Carlos Santamaría y su obra escrita

 

«Maccarthysmo»

 

El Diario Vasco, 1957-05-12

 

      La muerte del senador McCarthy, ante cuya figura de luchador infatigable me inclino con el respeto religioso que merecen los muertos, trae a mi memoria un tema casi olvidado, pero que desgraciadamente no ha perdido actualidad: el tema del «maccarthysmo».

      Ignoro si el fenómeno que se ha designado con tan bárbaro neologismo refleja, en realidad, la posición concreta del señor McCarthy; pero lo cierto es que la palabra en cuestión sirve hoy para designar una actitud política muy definida —por lo demás sumamente simplista y violenta— que lo supedita todo a la lucha contra los comunistas.

      El «maccarthysmo» ve marxistas solapados por todas partes, no vacila en acusar a los hombres más respetables. Con tal de descubrir a los presuntos espías no se para en escrúpulos, ni en procedimientos, ni tiene inconveniente en poner en tela de juicio la honradez de muchas personas, en provocar procesos escandalosos ni en destruir vidas ajenas.

      La obsesión «maccarthysta» conduce, en último extremo, a posiciones enteramente anticristianas y radicalmente inmorales. (El comunismo no es el mal absoluto. No todo lo que se haga contra él queda justificado «ipso facto»).

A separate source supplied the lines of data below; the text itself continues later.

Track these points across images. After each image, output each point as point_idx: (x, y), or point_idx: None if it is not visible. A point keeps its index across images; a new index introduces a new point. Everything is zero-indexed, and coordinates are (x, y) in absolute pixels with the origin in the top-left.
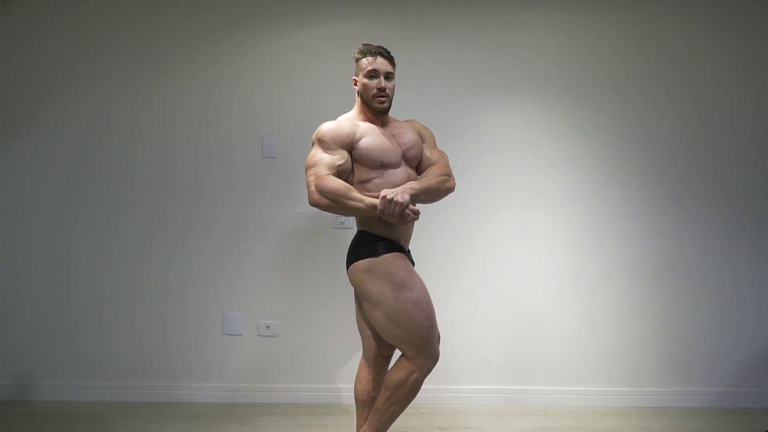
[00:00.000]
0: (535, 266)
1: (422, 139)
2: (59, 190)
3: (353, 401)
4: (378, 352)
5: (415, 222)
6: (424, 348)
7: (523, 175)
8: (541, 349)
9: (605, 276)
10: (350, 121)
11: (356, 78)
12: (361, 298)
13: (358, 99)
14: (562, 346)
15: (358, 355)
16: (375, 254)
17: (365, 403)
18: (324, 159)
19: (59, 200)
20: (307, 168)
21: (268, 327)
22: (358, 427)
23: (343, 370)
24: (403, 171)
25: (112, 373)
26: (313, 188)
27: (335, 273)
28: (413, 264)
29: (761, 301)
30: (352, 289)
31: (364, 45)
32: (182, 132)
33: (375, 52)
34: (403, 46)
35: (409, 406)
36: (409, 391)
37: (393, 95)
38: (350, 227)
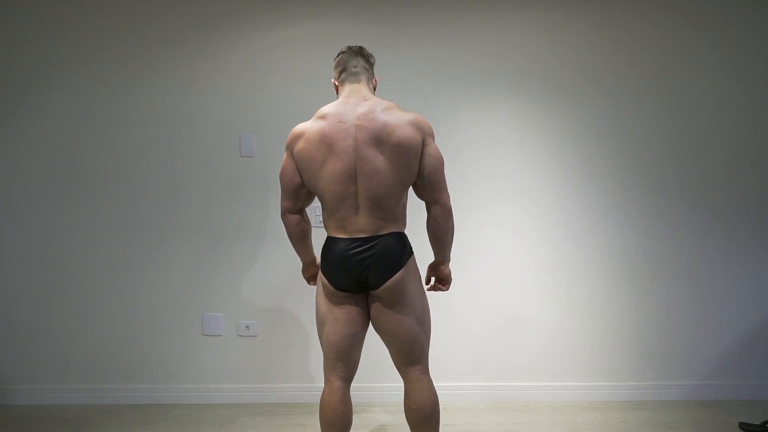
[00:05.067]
0: (514, 263)
1: None
2: (34, 189)
3: None
4: (352, 374)
5: None
6: (428, 350)
7: (500, 171)
8: (521, 345)
9: (583, 272)
10: None
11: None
12: (396, 302)
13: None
14: (542, 343)
15: None
16: (411, 252)
17: (343, 427)
18: None
19: (34, 200)
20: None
21: (248, 327)
22: None
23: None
24: None
25: (89, 375)
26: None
27: None
28: None
29: (735, 296)
30: None
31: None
32: (159, 130)
33: None
34: (382, 43)
35: (391, 404)
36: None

      Tiene, además, el notable peligro de impedirnos ver otros males sociales no menos importantes y acaso más graves que el propio comunismo y que, acaso, pasan inadvertidos para nosotros.

      No basta que un hombre sea enemigo del sistema capitalista y partidario de una reforma social profunda para que se le acuse de comunista.

      El capitalismo, en la forma en que lo conocemos actualmente —realización anónima y deshumanizada de una insaciable ambición de poder—, no tiene nada de cristiano y nosotros no hemos de defenderlo, confundiéndolo con el legítimo derecho de propiedad que salvaguarda la dignidad y la libertad de la persona humana.

      Aún dando por sentado que no existiese el régimen soviético, los cristianos no dejaríamos de encontrarnos ante la necesidad de realizar una transformación social y económica de formidables dimensiones, una revolución sin par en la Historia. Huyamos, pues, de la actitud simplista de los que aún sueñan con cruzadas y reconquistas.

      Pensemos en la gigantesca complejidad de ese mundo, que está ante nuestros ojos, tal como él es realmente, y comprendamos que el papel de católico no puede consistir en atizar hogueras o en levantar horcas, sino en algo mucho más humano y mucho más importante: sumergirse en ese mundo y buscar paso a paso, mediante un esfuerzo tenaz, impregnado de amor sobrenatural, soluciones cristianas para una Humanidad formada por hombres de todas las razas y de todas las religiones.

      Una Humanidad que quizás en los siglos venideros vendrá a Cristo, pero que hoy no lo conoce acaso porque encuentra en el comportamiento de los mismos cristianos demasiados obstáculos para ello.